> _Work task_: Rewrite the entries from the start of the records through the line containing "İlan Bulunamadı", replacing "Langsigtet engagement" with "Langsigtet samarbejde" and leaving all other text unchanged.

> _Task input_:
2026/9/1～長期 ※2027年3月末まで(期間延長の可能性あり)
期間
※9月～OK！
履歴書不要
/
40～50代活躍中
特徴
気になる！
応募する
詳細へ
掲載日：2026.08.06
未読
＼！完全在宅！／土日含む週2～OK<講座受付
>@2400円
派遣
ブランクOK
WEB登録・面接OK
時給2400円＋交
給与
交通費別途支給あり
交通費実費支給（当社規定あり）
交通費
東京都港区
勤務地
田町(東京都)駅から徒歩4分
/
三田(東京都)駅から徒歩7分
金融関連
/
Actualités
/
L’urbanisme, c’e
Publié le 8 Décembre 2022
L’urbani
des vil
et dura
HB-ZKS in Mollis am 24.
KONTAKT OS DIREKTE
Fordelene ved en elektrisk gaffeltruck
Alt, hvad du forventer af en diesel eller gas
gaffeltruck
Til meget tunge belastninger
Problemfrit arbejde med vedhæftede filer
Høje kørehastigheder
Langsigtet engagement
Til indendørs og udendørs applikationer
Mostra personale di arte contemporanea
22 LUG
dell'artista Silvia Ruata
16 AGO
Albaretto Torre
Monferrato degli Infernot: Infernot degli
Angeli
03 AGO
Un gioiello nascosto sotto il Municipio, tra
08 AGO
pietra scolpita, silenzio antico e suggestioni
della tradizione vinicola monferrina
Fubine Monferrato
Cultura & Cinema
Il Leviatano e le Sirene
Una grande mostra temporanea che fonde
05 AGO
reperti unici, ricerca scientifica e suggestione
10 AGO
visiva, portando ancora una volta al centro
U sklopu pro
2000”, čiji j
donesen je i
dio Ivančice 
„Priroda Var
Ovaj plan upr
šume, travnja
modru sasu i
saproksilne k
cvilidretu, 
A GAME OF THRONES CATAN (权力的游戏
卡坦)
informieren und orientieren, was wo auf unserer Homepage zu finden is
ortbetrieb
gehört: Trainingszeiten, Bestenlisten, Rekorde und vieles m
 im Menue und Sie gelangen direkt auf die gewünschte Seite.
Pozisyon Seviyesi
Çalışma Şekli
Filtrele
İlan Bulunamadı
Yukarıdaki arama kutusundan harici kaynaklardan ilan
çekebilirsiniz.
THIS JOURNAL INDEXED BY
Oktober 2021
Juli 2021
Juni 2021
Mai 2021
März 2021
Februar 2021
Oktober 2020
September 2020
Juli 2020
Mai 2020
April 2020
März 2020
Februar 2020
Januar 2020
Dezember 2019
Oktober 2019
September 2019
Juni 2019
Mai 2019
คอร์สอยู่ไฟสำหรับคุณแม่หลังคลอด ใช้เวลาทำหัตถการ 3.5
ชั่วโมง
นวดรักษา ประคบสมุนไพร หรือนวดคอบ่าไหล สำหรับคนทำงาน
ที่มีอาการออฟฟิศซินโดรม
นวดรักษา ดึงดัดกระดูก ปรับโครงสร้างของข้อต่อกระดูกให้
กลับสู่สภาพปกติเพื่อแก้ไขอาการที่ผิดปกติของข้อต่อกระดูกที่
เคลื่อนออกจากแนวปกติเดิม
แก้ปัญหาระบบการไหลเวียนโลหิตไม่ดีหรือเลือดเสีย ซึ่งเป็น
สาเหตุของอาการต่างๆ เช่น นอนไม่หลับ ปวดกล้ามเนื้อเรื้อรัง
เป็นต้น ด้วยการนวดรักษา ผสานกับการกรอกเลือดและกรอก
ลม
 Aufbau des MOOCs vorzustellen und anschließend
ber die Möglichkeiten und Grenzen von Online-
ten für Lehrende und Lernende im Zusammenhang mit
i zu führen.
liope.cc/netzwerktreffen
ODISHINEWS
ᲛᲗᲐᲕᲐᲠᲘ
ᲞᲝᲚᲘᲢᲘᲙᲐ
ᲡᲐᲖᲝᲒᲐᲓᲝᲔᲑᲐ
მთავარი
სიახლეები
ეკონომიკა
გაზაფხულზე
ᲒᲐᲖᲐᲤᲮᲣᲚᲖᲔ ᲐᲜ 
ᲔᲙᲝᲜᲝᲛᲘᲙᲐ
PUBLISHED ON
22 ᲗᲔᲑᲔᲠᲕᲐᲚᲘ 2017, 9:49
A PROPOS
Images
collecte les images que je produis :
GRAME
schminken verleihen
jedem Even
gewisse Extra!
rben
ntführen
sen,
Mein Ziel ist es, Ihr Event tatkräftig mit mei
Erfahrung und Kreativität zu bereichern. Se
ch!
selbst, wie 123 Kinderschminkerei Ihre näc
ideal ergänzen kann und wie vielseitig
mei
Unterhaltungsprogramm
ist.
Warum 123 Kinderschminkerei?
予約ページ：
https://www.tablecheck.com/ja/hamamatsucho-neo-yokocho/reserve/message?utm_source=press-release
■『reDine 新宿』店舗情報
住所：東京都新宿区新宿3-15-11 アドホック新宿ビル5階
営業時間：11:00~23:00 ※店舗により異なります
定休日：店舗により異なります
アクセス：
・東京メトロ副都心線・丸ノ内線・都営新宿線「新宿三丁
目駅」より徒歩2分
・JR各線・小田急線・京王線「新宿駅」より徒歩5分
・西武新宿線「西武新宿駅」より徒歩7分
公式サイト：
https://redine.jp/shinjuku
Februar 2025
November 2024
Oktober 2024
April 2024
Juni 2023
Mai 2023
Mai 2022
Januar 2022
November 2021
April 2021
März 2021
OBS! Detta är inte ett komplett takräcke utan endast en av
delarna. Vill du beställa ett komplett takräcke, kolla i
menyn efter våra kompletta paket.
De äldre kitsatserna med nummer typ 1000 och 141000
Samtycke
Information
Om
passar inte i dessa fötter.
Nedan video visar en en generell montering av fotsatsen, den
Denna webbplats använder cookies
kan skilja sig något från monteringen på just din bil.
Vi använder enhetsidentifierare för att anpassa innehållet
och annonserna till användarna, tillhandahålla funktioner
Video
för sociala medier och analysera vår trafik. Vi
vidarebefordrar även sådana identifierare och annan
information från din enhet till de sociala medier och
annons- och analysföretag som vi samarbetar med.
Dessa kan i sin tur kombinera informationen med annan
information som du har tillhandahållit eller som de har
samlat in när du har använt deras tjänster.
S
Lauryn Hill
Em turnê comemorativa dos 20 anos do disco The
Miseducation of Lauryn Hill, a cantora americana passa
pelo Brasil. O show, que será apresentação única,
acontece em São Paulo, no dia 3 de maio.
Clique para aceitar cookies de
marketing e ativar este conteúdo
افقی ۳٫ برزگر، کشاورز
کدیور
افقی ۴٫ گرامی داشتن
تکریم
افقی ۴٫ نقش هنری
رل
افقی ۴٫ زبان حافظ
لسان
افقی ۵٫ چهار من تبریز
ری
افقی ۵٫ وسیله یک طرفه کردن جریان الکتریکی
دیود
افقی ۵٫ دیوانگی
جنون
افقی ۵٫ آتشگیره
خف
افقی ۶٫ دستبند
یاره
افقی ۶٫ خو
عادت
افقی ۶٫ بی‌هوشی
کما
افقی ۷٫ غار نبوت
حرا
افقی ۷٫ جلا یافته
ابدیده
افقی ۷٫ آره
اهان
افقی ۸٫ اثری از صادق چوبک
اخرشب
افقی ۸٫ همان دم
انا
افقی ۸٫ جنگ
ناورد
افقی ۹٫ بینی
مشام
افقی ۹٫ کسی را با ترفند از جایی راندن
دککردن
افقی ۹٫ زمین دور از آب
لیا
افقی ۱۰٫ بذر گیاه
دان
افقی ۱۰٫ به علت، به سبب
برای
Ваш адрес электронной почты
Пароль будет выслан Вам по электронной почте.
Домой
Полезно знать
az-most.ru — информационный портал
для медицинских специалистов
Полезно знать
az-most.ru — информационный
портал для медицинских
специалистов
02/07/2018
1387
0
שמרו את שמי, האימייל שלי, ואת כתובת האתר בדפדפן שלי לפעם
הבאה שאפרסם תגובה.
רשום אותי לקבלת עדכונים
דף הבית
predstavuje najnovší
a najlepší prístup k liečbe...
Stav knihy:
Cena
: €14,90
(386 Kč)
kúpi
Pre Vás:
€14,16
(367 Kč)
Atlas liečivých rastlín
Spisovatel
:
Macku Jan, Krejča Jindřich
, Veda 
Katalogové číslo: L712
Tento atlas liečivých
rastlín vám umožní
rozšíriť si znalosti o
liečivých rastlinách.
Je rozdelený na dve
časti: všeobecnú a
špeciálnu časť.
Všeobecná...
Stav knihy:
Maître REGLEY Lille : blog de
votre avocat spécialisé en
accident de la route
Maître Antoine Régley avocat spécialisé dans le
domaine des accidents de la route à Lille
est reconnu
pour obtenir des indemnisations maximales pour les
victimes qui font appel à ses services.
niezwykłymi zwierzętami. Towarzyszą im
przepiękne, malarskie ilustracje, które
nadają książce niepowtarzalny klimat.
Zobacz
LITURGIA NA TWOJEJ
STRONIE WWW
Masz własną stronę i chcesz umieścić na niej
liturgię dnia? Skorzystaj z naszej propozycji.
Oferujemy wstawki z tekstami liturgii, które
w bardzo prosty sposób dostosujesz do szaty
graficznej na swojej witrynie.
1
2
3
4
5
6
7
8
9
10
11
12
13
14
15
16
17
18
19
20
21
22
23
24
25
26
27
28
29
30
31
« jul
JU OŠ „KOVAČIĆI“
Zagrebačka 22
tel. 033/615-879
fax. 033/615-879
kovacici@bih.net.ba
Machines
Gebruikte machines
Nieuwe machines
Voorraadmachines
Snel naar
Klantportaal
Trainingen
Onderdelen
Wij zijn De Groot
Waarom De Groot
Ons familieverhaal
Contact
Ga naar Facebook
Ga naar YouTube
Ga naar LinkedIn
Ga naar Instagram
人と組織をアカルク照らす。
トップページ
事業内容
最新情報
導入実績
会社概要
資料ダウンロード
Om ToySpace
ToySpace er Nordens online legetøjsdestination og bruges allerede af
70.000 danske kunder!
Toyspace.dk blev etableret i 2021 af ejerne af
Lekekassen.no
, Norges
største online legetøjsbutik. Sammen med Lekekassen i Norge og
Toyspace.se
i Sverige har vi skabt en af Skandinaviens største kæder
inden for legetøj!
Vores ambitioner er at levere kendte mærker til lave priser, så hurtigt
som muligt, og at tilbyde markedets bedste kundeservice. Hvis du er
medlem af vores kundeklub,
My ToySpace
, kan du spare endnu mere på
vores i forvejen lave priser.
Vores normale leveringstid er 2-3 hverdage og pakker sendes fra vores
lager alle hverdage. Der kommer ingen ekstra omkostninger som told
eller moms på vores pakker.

> _Solution for this exercise_:
2026/9/1～長期 ※2027年3月末まで(期間延長の可能性あり)
期間
※9月～OK！
履歴書不要
/
40～50代活躍中
特徴
気になる！
応募する
詳細へ
掲載日：2026.08.06
未読
＼！完全在宅！／土日含む週2～OK<講座受付
>@2400円
派遣
ブランクOK
WEB登録・面接OK
時給2400円＋交
給与
交通費別途支給あり
交通費実費支給（当社規定あり）
交通費
東京都港区
勤務地
田町(東京都)駅から徒歩4分
/
三田(東京都)駅から徒歩7分
金融関連
/
Actualités
/
L’urbanisme, c’e
Publié le 8 Décembre 2022
L’urbani
des vil
et dura
HB-ZKS in Mollis am 24.
KONTAKT OS DIREKTE
Fordelene ved en elektrisk gaffeltruck
Alt, hvad du forventer af en diesel eller gas
gaffeltruck
Til meget tunge belastninger
Problemfrit arbejde med vedhæftede filer
Høje kørehastigheder
Langsigtet samarbejde
Til indendørs og udendørs applikationer
Mostra personale di arte contemporanea
22 LUG
dell'artista Silvia Ruata
16 AGO
Albaretto Torre
Monferrato degli Infernot: Infernot degli
Angeli
03 AGO
Un gioiello nascosto sotto il Municipio, tra
08 AGO
pietra scolpita, silenzio antico e suggestioni
della tradizione vinicola monferrina
Fubine Monferrato
Cultura & Cinema
Il Leviatano e le Sirene
Una grande mostra temporanea che fonde
05 AGO
reperti unici, ricerca scientifica e suggestione
10 AGO
visiva, portando ancora una volta al centro
U sklopu pro
2000”, čiji j
donesen je i
dio Ivančice 
„Priroda Var
Ovaj plan upr
šume, travnja
modru sasu i
saproksilne k
cvilidretu, 
A GAME OF THRONES CATAN (权力的游戏
卡坦)
informieren und orientieren, was wo auf unserer Homepage zu finden is
ortbetrieb
gehört: Trainingszeiten, Bestenlisten, Rekorde und vieles m
 im Menue und Sie gelangen direkt auf die gewünschte Seite.
Pozisyon Seviyesi
Çalışma Şekli
Filtrele
İlan Bulunamadı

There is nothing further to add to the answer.